> _Task directions_
Revise the entries below by replacing every occurrence of "portion" with "share" and leaving all other text unchanged. Omit the pictures from your response.

> _Task inputs_
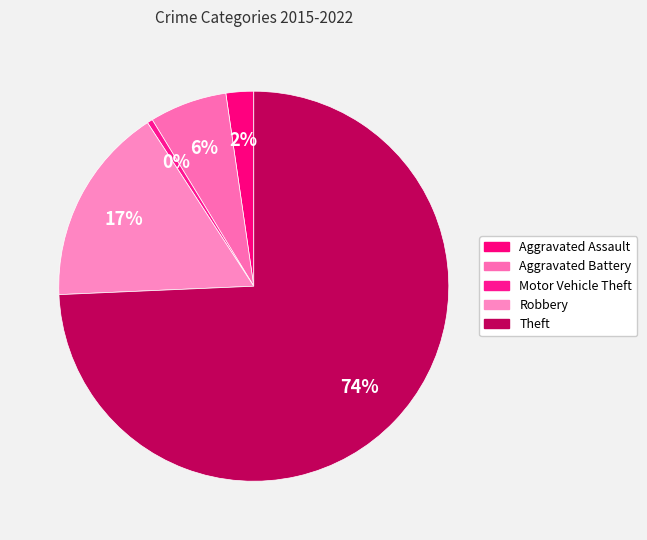

How many segments does this pie chart have?

5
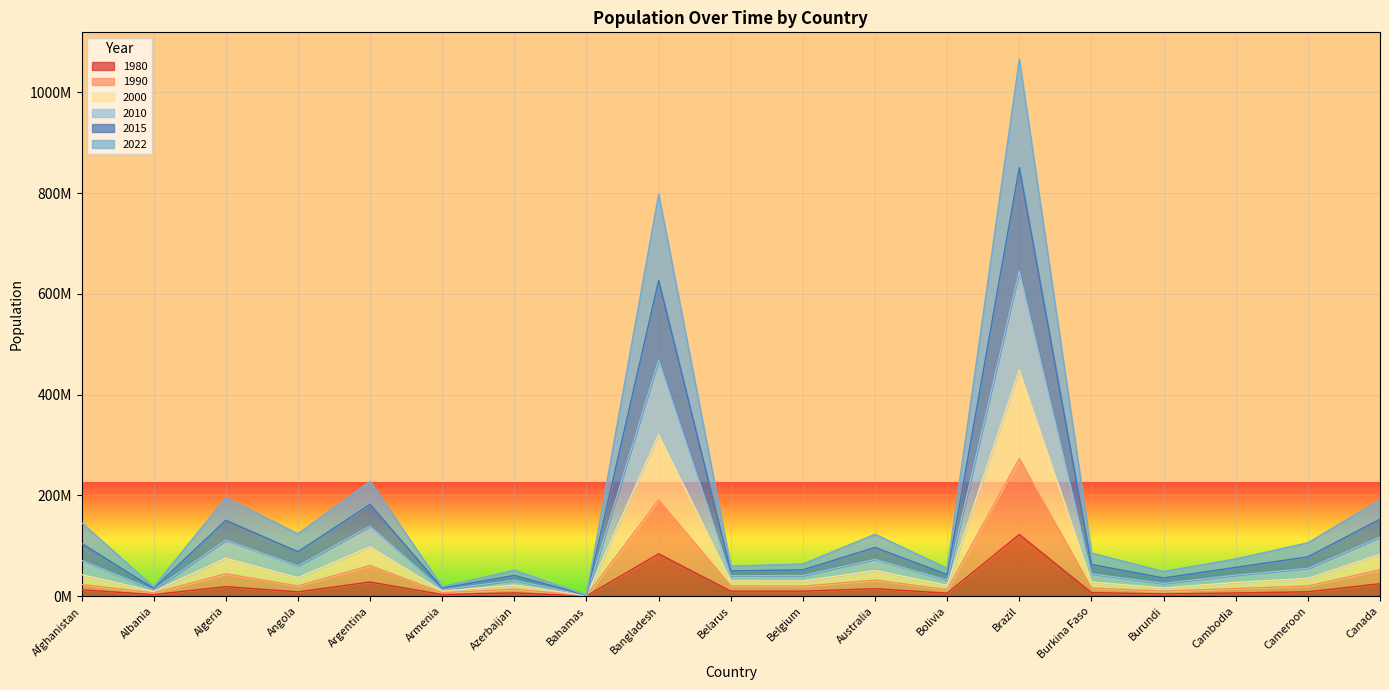

Reading left to right, transcribe all the data shown in this chart.

2022: 145796351	18056939	195334796	123633640	227600740	18465542	51459989	1995398	797678254	59469255	63835069	122789105	54962403	1065723744	85455842	48847615	73777505	105847223	191001892
2015: 104667580	15214618	150431571	88044653	182090422	15685073	41101915	1585414	626491882	49934301	52179139	96611692	42738293	850410246	62782080	35958039	57009663	77932687	152547565
2010: 70914081	12332137	110888417	59916932	138833357	12806478	31238435	1192717	468661882	40233692	40930836	72791456	31648208	645222041	44064061	25230891	41592140	54920041	116815439
2000: 42724409	9418738	75032073	36552747	97733234	9860185	22001233	819445	320270743	30502265	30052889	50772288	21424938	448868549	27947216	16104286	27228608	35042005	82852027
1990: 23181427	6236717	44257452	20158685	60662460	6691662	13810896	494431	191077416	20245782	19788546	31754325	12832282	272994829	16064328	9796627	15109767	19950411	52168714
1980: 12486631	2941651	18739378	8330047	28024803	3135123	6383060	223752	83929765	9817257	9828986	14706322	5736088	122288383	6932967	4312834	6198959	8519891	24511510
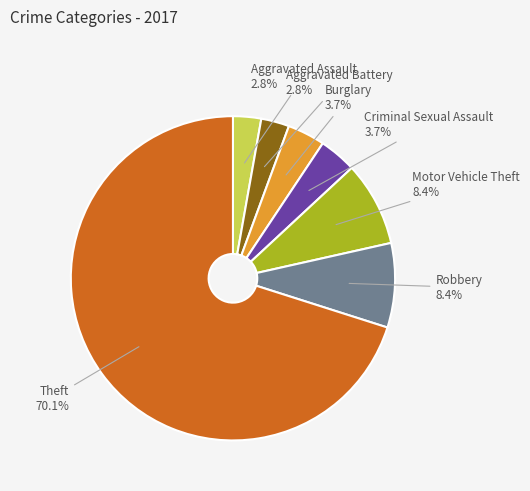

Which category has the biggest portion of the pie?

Theft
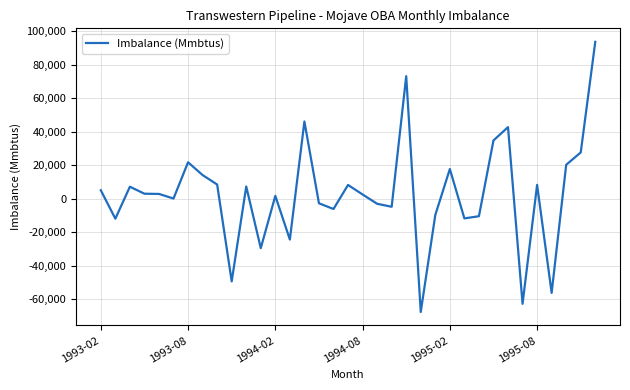

What is the greatest value displayed?

93759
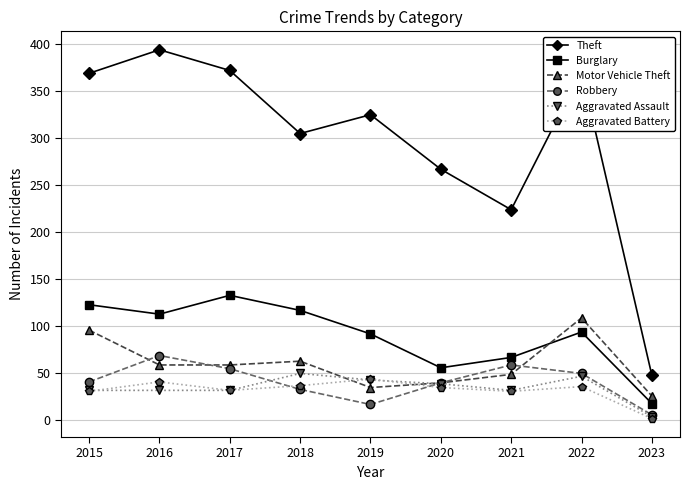

What is the difference between the highest and lowest values at 2019?

308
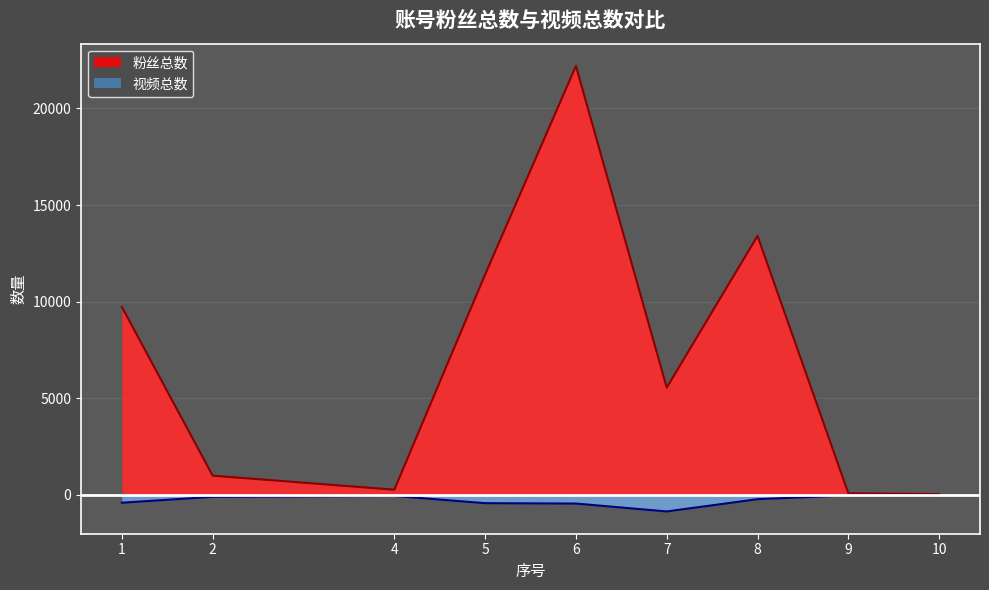

How many lines are shown in the chart?

2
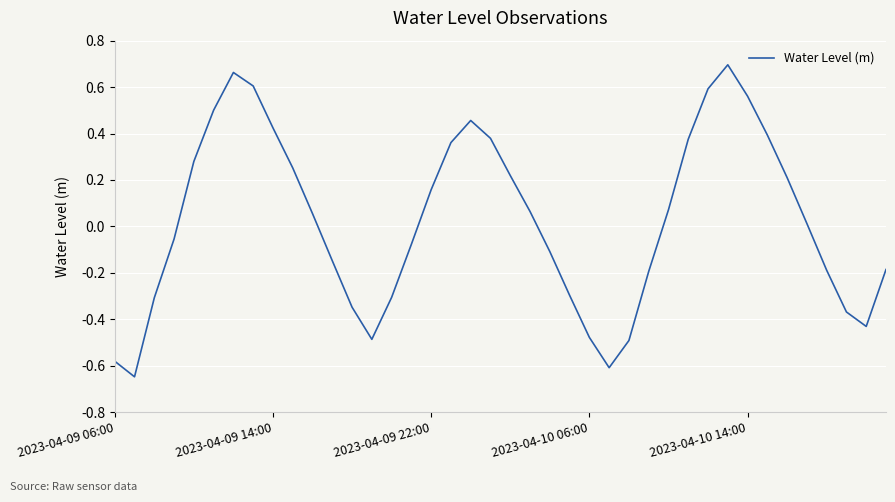

How many values are below 0?

19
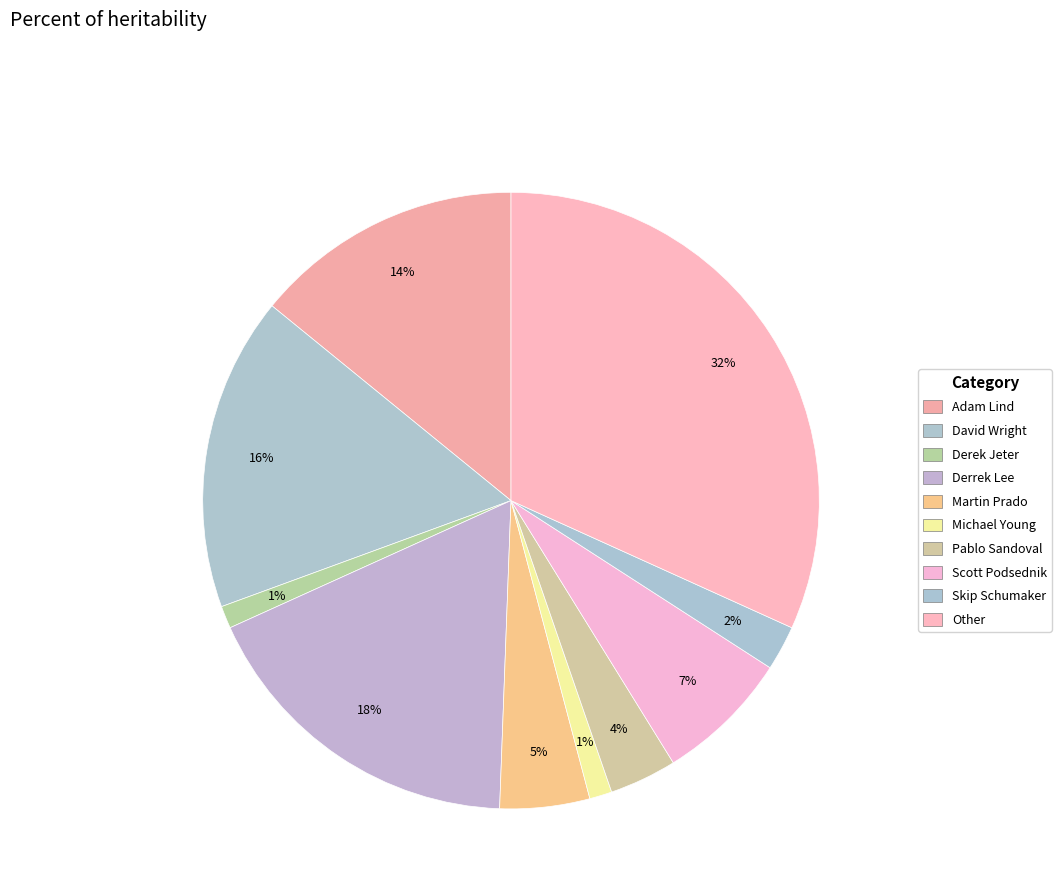

Which category has the biggest portion of the pie?

Other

> _Response area_
How many segments does this pie chart have?

5

Reading left to right, transcribe all the data shown in this chart.

2022: 145796351	18056939	195334796	123633640	227600740	18465542	51459989	1995398	797678254	59469255	63835069	122789105	54962403	1065723744	85455842	48847615	73777505	105847223	191001892
2015: 104667580	15214618	150431571	88044653	182090422	15685073	41101915	1585414	626491882	49934301	52179139	96611692	42738293	850410246	62782080	35958039	57009663	77932687	152547565
2010: 70914081	12332137	110888417	59916932	138833357	12806478	31238435	1192717	468661882	40233692	40930836	72791456	31648208	645222041	44064061	25230891	41592140	54920041	116815439
2000: 42724409	9418738	75032073	36552747	97733234	9860185	22001233	819445	320270743	30502265	30052889	50772288	21424938	448868549	27947216	16104286	27228608	35042005	82852027
1990: 23181427	6236717	44257452	20158685	60662460	6691662	13810896	494431	191077416	20245782	19788546	31754325	12832282	272994829	16064328	9796627	15109767	19950411	52168714
1980: 12486631	2941651	18739378	8330047	28024803	3135123	6383060	223752	83929765	9817257	9828986	14706322	5736088	122288383	6932967	4312834	6198959	8519891	24511510

Which category has the biggest share of the pie?

Theft

What is the greatest value displayed?

93759

What is the difference between the highest and lowest values at 2019?

308

How many lines are shown in the chart?

2

How many values are below 0?

19

Which category has the biggest share of the pie?

Other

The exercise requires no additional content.